Task objective: Express the lines between the line holding "se accede al" and the line holding "la construcción con", inclusive, as a JSON list of strings with one string per line and blank lines omitted.

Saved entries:
---

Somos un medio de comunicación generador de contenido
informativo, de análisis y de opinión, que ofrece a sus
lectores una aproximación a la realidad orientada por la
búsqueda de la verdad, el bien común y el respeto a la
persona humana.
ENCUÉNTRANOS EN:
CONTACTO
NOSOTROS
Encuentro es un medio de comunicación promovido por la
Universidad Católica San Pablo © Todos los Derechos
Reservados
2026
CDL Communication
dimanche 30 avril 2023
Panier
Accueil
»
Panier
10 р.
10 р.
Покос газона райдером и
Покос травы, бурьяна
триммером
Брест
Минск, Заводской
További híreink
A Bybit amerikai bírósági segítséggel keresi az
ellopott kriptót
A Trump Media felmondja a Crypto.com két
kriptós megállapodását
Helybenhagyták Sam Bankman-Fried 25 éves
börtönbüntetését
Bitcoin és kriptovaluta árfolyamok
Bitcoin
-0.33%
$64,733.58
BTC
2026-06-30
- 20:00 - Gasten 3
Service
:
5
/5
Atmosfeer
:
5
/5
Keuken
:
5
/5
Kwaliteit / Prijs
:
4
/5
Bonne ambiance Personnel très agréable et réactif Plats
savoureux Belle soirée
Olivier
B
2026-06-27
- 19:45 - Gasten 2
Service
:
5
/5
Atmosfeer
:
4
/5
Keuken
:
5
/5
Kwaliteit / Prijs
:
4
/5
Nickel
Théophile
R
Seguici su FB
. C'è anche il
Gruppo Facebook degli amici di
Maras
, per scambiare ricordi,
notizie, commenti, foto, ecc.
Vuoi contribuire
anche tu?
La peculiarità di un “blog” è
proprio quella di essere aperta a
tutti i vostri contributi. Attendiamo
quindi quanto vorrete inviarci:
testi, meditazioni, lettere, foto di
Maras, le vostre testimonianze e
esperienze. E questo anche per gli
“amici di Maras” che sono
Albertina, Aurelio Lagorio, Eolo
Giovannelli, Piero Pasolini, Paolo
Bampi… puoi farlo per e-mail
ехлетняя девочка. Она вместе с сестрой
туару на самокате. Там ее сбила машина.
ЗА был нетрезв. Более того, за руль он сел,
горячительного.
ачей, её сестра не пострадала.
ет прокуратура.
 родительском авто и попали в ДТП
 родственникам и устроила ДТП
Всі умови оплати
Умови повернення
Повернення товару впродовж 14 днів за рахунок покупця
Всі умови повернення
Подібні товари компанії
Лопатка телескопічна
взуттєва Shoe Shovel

---

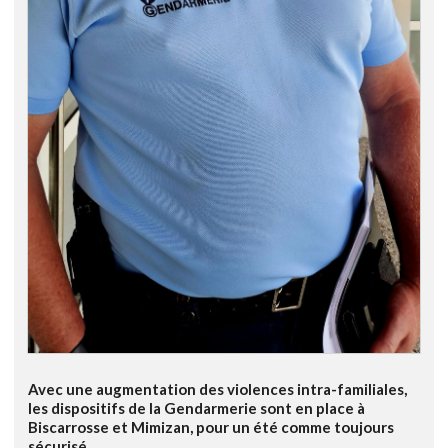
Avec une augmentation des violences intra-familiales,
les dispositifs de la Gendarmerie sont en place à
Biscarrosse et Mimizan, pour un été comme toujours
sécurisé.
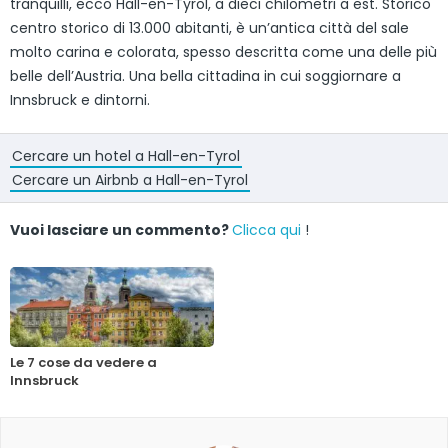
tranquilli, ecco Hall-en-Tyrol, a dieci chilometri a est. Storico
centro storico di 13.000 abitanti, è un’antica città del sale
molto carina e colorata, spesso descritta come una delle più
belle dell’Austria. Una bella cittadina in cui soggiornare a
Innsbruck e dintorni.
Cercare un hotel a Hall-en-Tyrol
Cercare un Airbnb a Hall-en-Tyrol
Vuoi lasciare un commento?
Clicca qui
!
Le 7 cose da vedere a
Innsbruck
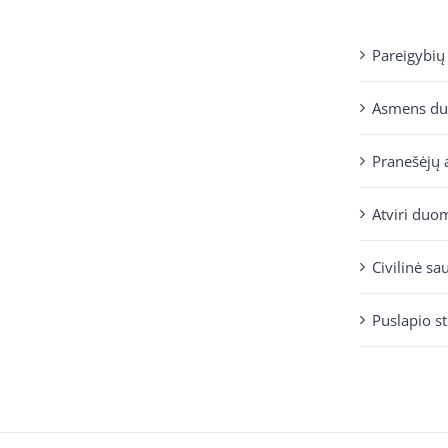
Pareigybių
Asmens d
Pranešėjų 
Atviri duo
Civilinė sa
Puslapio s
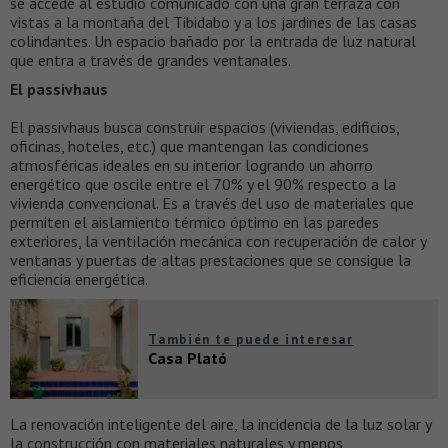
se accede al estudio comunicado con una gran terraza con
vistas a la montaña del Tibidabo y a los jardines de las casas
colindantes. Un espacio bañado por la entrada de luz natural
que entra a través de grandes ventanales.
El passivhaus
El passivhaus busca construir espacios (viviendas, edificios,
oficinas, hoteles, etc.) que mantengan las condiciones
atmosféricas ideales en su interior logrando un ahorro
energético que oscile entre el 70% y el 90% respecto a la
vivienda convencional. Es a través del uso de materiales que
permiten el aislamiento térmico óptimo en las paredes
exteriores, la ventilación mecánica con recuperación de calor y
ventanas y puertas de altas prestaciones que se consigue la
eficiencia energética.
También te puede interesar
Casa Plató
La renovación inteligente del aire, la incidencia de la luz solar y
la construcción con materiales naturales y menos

---

Your solution:
[
  "se accede al estudio comunicado con una gran terraza con",
  "vistas a la montaña del Tibidabo y a los jardines de las casas",
  "colindantes. Un espacio bañado por la entrada de luz natural",
  "que entra a través de grandes ventanales.",
  "El passivhaus",
  "El passivhaus busca construir espacios (viviendas, edificios,",
  "oficinas, hoteles, etc.) que mantengan las condiciones",
  "atmosféricas ideales en su interior logrando un ahorro",
  "energético que oscile entre el 70% y el 90% respecto a la",
  "vivienda convencional. Es a través del uso de materiales que",
  "permiten el aislamiento térmico óptimo en las paredes",
  "exteriores, la ventilación mecánica con recuperación de calor y",
  "ventanas y puertas de altas prestaciones que se consigue la",
  "eficiencia energética.",
  "También te puede interesar",
  "Casa Plató",
  "La renovación inteligente del aire, la incidencia de la luz solar y",
  "la construcción con materiales naturales y menos"
]